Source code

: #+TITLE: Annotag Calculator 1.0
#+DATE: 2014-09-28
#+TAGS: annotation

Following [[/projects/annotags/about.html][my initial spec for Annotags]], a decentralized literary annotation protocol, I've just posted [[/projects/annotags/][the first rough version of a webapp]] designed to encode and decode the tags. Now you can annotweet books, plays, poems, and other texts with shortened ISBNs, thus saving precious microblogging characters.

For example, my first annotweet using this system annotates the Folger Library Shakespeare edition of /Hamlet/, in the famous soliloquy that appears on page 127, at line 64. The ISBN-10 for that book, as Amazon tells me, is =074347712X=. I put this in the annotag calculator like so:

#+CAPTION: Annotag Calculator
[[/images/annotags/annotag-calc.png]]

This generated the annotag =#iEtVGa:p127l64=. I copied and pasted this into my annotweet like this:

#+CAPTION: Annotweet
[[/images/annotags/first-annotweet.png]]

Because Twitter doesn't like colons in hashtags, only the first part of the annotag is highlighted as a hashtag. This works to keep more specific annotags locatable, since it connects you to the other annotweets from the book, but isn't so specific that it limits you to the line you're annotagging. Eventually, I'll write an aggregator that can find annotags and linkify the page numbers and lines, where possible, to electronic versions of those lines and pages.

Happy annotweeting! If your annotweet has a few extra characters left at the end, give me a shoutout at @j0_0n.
^^^^^^^^^^^^^^^^
• **WHAT TO PRODUCE**: Transcribe each of the records above exactly.

• **RESULT OF THIS EXERCISE**:
Source code

: #+TITLE: Annotag Calculator 1.0
#+DATE: 2014-09-28
#+TAGS: annotation

Following [[/projects/annotags/about.html][my initial spec for Annotags]], a decentralized literary annotation protocol, I've just posted [[/projects/annotags/][the first rough version of a webapp]] designed to encode and decode the tags. Now you can annotweet books, plays, poems, and other texts with shortened ISBNs, thus saving precious microblogging characters.

For example, my first annotweet using this system annotates the Folger Library Shakespeare edition of /Hamlet/, in the famous soliloquy that appears on page 127, at line 64. The ISBN-10 for that book, as Amazon tells me, is =074347712X=. I put this in the annotag calculator like so:

#+CAPTION: Annotag Calculator
[[/images/annotags/annotag-calc.png]]

This generated the annotag =#iEtVGa:p127l64=. I copied and pasted this into my annotweet like this:

#+CAPTION: Annotweet
[[/images/annotags/first-annotweet.png]]

Because Twitter doesn't like colons in hashtags, only the first part of the annotag is highlighted as a hashtag. This works to keep more specific annotags locatable, since it connects you to the other annotweets from the book, but isn't so specific that it limits you to the line you're annotagging. Eventually, I'll write an aggregator that can find annotags and linkify the page numbers and lines, where possible, to electronic versions of those lines and pages.

Happy annotweeting! If your annotweet has a few extra characters left at the end, give me a shoutout at @j0_0n.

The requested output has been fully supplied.